Orthodox Darwinists of the “All
Is Well” school meet challenges with “dogmatic hostility”? Yep. We were aware.
Here he obliterates the notion, a
truly fatuous extrapolation, that microevolutionary changes can explain
macroevolutionary trends:
A
subtler version of the this-has-been-said-before argument used to deflect any
challenges to the received view is to pull the issue into the never ending
micro-versus-macroevolution debate. Whereas ‘microevolution’ is regarded as the
continuous change of allele frequencies within a species or population [109],
the ill-defined macroevolution concept [36], amalgamates the issue of
speciation and the origin of ‘higher taxa’ with so-called ‘major phenotypic
change’ or new constructional types. Usually, a cursory acknowledgement of the
problem of the origin of phenotypic characters quickly becomes a discussion of
population genetic arguments about speciation, often linked to the maligned
punctuated equilibria concept [9], in order to finally dismiss any necessity
for theory change. The problem of phenotypic complexity thus becomes
(in)elegantly bypassed. Inevitably, the conclusion is reached that
microevolutionary mechanisms are consistent with macroevolutionary phenomena
[36], even though this has very little to do with the structure and predictions
of the EES. The real issue is that genetic evolution alone has been
found insufficient for an adequate causal explanation of all forms of
phenotypic complexity, not only of something vaguely termed ‘macroevolution’.
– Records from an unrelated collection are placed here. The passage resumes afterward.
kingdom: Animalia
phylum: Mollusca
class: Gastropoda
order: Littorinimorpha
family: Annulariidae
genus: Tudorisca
Hence, the micro–macro distinction only serves to obscure the important issues
that emerge from the current challenges to the standard theory. It
should not be used in discussion of the EES, which rarely makes any allusions
to macroevolution, although it is sometimes forced to do so.
This a major concession on the
part of a major figure in the world of evolution theory. It’s a huge black eye
to the “All Is Well” crowd. Who will tell the media? Who will tell the Darwin
enforcers? Who will tell the biology students, in high school or college, kept
in the dark by rigid Darwinist pedagogy?
Evolution has only “strengths”
and no “weaknesses,” you say? Darwinian theory is as firmly established as “gravity,
heliocentrism, and the round shape of the earth“? Really? How can
anyone possibly maintain as much given this clear statement, not from any ID
advocate or Darwin skeptic, not from a so-called “creationist,” but from a
central figure in evolutionary research, writing in a journal published by the
august scientific society once presided over by Isaac Newton, for crying out
loud?
To maintain at this point that
“All Is Well” with evolution you have to be in a state of serious denial.